Beruntung sekali ia hari ini, pikir Pak Tua. Seseorang memberinya selembar selimut, dan perutnya juga sudah kenyang terisi. Dan ia menemukan tempat berteduh yang cukup nyaman untuk bermalam.
Segera saja Pak Tua masuk ke dalam gerobak kayunya. Ia bentangkan selimut merah itu lalu ia sungkupkan menutupi seluruh badannya. Permukaannya yang lembut dan aroma wangi yang menguar dari selimut itu membuat Pak Tua memejamkan mata dengan segera. Dan tak butuh waktu lama hingga suara dengkurannya terdengar bersahutan-sahutan dengan hujan.
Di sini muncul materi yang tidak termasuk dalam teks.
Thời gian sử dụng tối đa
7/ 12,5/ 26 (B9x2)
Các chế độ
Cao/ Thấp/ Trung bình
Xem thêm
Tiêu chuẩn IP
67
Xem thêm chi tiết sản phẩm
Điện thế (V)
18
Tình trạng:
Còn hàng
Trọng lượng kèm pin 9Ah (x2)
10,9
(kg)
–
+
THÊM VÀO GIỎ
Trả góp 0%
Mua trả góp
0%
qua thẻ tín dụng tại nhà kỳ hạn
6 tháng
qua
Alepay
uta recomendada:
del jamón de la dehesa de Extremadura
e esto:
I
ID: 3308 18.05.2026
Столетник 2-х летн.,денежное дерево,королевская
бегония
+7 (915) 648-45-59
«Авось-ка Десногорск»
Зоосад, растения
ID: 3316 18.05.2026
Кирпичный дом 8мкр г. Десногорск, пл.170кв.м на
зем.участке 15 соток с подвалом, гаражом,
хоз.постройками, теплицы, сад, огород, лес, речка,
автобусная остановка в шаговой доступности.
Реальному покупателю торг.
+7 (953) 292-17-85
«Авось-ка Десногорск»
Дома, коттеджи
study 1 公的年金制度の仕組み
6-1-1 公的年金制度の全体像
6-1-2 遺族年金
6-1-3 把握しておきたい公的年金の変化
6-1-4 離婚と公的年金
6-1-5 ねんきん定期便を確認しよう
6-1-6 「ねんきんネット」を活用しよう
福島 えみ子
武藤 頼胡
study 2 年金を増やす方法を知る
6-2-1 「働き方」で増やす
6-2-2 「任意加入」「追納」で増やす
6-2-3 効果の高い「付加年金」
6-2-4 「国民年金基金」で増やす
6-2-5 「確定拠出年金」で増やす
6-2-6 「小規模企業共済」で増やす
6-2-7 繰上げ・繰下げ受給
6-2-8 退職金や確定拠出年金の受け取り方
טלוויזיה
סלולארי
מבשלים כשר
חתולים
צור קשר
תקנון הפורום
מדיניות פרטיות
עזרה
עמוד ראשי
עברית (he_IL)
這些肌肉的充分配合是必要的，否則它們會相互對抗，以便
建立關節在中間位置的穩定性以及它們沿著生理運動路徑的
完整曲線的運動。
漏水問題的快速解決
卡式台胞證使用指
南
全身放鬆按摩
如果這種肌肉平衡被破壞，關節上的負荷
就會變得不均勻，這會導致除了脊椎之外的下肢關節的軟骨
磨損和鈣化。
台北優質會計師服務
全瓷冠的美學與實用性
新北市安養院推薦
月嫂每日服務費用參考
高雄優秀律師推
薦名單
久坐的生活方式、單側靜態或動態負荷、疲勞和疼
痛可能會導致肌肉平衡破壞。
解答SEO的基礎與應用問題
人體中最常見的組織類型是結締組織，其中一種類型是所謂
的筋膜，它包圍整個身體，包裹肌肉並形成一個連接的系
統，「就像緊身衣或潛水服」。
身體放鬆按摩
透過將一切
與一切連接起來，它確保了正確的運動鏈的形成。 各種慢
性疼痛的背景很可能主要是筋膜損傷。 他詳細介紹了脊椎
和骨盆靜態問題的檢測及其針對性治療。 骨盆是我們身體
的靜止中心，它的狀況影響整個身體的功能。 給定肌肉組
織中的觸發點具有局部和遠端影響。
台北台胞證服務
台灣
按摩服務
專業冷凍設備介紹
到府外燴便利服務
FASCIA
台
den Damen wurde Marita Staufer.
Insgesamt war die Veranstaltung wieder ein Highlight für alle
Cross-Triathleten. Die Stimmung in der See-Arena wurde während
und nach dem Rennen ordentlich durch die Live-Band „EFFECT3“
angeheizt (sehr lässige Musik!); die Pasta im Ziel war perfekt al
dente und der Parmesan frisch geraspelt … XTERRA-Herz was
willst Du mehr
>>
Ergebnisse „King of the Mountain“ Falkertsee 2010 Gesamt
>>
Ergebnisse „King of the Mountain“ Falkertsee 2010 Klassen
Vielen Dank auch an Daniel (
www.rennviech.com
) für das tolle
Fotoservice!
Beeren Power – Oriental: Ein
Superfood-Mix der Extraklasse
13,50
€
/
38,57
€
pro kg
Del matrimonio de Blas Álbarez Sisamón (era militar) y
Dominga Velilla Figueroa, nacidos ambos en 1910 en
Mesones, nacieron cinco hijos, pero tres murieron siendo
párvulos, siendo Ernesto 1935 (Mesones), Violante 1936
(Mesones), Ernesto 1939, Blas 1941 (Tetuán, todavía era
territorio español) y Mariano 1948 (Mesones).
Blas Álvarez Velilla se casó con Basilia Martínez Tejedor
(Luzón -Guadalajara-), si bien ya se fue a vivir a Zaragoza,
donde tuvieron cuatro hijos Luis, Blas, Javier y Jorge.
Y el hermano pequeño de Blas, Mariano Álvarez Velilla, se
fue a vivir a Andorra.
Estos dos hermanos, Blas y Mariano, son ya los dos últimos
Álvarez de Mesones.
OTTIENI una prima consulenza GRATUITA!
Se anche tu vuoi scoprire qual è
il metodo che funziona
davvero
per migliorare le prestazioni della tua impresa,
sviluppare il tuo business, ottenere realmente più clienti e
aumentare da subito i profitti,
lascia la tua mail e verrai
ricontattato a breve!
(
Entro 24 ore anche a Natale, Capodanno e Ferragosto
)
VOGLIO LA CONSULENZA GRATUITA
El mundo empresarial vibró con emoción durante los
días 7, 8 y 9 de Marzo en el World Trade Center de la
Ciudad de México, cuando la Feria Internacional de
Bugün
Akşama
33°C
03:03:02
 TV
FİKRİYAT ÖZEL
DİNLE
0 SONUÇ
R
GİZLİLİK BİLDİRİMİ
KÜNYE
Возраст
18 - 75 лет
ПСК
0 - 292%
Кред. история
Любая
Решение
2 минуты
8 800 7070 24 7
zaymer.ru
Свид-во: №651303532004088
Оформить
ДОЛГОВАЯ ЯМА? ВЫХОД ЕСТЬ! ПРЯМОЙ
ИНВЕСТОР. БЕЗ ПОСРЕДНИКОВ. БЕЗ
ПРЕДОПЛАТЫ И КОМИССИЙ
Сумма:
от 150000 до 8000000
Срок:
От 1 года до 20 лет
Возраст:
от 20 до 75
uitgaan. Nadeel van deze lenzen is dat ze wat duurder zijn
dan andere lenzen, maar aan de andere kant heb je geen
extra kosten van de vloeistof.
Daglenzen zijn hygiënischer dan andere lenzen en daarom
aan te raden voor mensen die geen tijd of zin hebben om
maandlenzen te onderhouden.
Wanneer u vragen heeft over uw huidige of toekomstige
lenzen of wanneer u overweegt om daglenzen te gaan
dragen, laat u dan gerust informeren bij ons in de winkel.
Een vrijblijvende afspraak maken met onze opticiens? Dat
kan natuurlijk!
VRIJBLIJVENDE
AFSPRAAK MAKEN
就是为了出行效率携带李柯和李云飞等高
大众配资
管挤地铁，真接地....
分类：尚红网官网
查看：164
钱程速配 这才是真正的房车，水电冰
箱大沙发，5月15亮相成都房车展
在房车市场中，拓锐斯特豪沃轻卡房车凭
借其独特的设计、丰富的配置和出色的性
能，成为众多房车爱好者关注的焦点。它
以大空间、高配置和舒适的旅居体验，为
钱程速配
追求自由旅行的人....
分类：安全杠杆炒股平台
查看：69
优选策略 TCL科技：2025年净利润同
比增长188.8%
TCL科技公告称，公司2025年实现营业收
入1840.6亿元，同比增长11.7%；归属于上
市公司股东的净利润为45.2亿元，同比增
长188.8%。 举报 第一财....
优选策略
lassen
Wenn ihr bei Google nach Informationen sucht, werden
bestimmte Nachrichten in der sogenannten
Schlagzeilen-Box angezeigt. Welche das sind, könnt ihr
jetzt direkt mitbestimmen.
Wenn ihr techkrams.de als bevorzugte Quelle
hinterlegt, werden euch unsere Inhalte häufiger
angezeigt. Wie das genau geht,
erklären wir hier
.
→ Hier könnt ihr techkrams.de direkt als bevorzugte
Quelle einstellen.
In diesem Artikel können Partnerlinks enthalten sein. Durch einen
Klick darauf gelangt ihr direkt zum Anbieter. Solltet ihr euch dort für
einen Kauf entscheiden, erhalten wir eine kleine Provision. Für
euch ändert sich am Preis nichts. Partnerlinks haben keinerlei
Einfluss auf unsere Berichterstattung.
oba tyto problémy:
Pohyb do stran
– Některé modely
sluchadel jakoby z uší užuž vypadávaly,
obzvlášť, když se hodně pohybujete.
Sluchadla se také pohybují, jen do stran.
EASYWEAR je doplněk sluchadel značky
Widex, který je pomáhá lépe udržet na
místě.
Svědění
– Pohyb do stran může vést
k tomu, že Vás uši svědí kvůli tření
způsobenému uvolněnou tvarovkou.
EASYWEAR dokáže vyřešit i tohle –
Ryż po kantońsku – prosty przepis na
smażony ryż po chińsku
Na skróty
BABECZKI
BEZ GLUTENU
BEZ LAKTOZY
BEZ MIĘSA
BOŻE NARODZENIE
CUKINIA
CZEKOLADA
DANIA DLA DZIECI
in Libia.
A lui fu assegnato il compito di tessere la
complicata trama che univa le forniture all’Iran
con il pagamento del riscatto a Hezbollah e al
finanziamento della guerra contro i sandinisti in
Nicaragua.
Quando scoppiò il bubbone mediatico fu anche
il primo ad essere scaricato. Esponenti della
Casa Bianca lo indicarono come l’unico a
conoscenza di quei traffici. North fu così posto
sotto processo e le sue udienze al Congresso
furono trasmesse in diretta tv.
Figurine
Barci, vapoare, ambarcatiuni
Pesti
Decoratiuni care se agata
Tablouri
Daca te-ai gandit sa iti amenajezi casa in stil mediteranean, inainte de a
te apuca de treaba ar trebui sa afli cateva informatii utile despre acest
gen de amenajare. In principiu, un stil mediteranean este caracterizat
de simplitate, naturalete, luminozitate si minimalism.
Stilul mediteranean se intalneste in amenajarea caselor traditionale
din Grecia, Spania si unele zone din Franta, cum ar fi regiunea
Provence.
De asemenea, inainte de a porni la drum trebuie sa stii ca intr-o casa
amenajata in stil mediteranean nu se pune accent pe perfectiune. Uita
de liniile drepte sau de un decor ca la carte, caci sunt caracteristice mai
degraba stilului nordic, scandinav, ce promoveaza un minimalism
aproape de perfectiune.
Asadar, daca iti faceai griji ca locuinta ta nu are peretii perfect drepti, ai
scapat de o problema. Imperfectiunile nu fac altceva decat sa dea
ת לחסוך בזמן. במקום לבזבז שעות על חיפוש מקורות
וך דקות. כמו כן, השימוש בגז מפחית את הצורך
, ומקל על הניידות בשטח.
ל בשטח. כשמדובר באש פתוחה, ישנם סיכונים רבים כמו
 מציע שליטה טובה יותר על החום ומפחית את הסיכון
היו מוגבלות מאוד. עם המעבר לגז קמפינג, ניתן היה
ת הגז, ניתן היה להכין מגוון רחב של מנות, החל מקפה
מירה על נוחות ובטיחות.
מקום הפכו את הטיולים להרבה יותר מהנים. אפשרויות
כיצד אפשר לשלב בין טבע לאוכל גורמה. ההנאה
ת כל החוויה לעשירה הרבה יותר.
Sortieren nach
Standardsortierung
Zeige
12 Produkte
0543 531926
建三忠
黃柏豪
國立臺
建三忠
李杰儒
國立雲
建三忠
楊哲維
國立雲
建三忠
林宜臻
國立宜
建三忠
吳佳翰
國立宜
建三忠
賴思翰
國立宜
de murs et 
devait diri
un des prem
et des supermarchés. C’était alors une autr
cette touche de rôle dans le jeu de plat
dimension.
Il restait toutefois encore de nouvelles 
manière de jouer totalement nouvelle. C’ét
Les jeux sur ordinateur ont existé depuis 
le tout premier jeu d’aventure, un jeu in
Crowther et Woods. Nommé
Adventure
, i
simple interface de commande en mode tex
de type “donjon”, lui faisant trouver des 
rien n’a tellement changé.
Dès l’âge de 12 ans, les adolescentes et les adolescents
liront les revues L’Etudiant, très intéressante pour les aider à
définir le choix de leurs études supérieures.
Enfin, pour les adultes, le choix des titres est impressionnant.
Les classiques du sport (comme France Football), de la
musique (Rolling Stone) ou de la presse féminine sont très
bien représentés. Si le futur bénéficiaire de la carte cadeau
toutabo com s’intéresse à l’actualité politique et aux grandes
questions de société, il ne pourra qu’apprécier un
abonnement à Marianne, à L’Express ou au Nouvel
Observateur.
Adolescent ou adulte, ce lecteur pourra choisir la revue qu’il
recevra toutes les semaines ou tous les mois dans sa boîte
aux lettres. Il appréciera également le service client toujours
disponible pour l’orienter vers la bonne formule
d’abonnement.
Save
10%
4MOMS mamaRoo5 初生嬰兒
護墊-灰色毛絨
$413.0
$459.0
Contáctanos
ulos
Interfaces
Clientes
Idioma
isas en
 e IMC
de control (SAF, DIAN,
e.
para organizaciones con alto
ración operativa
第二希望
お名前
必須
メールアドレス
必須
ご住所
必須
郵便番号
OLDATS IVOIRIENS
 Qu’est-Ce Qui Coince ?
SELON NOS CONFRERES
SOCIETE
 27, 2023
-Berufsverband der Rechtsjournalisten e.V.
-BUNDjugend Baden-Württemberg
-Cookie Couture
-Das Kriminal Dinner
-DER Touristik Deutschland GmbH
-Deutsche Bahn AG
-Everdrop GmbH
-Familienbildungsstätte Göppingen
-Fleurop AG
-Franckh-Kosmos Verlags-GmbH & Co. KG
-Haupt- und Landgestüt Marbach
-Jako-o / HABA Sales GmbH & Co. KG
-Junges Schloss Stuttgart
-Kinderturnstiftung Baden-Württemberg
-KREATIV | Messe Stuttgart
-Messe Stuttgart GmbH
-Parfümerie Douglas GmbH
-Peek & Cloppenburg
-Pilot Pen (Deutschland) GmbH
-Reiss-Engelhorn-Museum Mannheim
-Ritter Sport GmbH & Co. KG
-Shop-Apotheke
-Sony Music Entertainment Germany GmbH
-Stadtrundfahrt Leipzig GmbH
Itu mungkin akan menjadi tidur paling nyenyak selama hidupnya. Ya, kalau saja tengah malam itu sepasang gelandangan seperti dirinya tidak datang ke sana dan mencium aroma wangi yang menguar dari selimut merah Pak Tua.
Dalam gigil dan lapar yang melilit, mereka mendekat ke gerobak kayu Pak Tua. Selimut merah itu terlihat begitu hangat, dan mereka pun membayangkan betapa indahnya malam itu jika mereka bisa tidur berpelukan di dalamnya.
Namun, tentu saja tanpa Pak Tua itu di sana!
Maka, mereka pun mulai menyusun rencana.